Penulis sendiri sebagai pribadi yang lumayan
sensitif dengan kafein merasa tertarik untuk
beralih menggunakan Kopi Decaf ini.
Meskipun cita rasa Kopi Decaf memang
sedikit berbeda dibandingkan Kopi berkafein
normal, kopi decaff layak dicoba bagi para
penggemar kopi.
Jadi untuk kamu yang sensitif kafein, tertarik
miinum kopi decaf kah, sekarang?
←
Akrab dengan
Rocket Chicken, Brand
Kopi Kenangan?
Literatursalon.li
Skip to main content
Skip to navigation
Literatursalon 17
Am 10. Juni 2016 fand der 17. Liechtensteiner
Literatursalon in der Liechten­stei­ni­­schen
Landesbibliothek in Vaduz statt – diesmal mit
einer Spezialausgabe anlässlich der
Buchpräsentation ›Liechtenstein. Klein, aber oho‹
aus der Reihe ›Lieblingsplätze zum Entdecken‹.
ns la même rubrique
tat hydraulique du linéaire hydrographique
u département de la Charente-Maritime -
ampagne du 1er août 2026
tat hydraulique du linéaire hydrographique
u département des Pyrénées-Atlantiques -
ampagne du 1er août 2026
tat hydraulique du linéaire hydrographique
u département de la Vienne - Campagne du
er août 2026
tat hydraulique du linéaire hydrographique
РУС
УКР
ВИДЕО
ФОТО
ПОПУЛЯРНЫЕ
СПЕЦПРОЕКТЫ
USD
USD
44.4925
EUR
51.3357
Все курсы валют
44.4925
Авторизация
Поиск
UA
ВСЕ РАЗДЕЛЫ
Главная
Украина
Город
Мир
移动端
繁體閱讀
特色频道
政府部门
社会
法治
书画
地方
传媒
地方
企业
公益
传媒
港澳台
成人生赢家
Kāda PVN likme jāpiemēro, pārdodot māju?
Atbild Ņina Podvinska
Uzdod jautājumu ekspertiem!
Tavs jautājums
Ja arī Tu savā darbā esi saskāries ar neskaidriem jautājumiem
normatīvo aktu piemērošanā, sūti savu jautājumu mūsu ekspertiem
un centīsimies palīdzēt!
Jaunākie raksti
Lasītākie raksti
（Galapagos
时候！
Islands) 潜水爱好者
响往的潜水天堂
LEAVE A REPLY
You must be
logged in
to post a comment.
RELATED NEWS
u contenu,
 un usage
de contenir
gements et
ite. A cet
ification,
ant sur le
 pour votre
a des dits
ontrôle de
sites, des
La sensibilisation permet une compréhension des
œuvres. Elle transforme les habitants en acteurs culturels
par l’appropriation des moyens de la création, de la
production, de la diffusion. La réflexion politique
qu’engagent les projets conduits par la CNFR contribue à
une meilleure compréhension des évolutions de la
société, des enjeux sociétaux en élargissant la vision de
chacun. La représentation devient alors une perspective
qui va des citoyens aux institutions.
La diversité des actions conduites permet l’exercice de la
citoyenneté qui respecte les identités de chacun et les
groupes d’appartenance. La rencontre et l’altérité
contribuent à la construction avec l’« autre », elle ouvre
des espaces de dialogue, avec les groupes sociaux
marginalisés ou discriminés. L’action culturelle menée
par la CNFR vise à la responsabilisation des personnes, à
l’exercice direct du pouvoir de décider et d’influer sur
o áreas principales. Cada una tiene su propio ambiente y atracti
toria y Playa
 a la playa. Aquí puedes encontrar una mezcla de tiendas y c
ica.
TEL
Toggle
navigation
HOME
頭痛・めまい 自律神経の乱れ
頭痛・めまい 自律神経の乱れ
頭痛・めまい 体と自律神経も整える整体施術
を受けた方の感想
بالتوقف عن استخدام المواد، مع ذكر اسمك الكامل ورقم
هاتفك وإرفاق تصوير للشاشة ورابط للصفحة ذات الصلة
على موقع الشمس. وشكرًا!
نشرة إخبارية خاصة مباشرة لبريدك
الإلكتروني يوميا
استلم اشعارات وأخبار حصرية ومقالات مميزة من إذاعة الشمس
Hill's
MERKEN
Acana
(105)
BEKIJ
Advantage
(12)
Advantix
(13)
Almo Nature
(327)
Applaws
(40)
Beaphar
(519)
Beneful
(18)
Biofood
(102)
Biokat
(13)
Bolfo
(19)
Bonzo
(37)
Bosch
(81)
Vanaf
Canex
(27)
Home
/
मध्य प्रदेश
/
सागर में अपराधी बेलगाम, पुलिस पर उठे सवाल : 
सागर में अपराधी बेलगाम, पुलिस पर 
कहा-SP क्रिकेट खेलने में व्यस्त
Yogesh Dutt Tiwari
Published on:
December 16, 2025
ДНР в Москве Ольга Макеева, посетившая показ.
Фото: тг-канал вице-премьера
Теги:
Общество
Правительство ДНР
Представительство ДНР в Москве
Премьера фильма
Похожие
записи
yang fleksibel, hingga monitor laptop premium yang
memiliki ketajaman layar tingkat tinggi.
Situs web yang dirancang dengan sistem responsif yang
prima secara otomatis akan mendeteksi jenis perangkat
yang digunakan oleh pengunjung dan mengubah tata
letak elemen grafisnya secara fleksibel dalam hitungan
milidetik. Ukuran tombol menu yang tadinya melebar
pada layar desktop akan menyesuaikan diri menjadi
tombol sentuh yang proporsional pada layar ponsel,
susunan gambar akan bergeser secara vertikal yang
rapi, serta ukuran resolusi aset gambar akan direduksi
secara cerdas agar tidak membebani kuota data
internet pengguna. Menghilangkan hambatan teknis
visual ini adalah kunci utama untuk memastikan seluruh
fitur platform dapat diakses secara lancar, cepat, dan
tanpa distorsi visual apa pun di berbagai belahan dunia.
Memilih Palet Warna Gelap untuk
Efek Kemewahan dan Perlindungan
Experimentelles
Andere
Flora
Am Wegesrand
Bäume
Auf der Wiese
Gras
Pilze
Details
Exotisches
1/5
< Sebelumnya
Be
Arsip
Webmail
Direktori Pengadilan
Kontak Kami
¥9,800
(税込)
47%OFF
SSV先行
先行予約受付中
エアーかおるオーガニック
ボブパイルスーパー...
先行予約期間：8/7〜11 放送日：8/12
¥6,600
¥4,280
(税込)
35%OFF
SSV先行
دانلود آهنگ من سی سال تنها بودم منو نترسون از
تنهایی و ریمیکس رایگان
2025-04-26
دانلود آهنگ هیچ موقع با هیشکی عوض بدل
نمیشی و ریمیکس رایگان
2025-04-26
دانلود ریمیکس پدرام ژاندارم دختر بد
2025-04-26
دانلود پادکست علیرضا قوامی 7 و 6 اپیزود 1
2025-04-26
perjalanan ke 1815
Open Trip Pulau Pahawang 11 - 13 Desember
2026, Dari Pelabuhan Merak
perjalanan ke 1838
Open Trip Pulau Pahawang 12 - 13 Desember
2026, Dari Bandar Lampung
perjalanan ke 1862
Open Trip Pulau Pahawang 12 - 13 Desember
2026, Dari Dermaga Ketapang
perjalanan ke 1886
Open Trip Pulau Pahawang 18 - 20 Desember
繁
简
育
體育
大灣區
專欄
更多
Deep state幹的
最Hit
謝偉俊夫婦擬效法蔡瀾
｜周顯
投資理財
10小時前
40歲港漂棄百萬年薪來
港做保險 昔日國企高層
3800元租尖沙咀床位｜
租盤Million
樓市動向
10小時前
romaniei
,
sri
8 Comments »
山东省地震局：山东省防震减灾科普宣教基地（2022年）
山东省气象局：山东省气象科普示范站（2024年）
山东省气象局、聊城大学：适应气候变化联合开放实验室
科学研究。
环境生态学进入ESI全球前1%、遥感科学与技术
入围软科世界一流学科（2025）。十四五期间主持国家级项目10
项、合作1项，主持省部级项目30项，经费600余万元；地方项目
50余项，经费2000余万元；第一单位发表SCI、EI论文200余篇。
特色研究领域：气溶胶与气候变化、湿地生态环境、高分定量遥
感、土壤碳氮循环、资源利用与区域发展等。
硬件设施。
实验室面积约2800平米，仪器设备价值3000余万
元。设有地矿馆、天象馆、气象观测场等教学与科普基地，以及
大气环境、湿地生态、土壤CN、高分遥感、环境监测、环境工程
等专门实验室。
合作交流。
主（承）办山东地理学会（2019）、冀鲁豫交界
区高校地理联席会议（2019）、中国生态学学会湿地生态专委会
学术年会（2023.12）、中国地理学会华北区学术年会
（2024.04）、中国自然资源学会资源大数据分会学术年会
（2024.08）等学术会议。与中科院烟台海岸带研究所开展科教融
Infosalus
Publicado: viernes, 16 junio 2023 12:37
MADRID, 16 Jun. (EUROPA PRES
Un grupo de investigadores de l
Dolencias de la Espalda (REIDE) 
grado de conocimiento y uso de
--
■ **What to do**:
Starting at the beginning of the data and ending with the line that contains "einer Spezialausgabe anlässlich der", render each line as one string in a JSON list, leaving out any blank lines.

■ **Solution**:
[
  "Penulis sendiri sebagai pribadi yang lumayan",
  "sensitif dengan kafein merasa tertarik untuk",
  "beralih menggunakan Kopi Decaf ini.",
  "Meskipun cita rasa Kopi Decaf memang",
  "sedikit berbeda dibandingkan Kopi berkafein",
  "normal, kopi decaff layak dicoba bagi para",
  "penggemar kopi.",
  "Jadi untuk kamu yang sensitif kafein, tertarik",
  "miinum kopi decaf kah, sekarang?",
  "←",
  "Akrab dengan",
  "Rocket Chicken, Brand",
  "Kopi Kenangan?",
  "Literatursalon.li",
  "Skip to main content",
  "Skip to navigation",
  "Literatursalon 17",
  "Am 10. Juni 2016 fand der 17. Liechtensteiner",
  "Literatursalon in der Liechten­stei­ni­­schen",
  "Landesbibliothek in Vaduz statt – diesmal mit",
  "einer Spezialausgabe anlässlich der"
]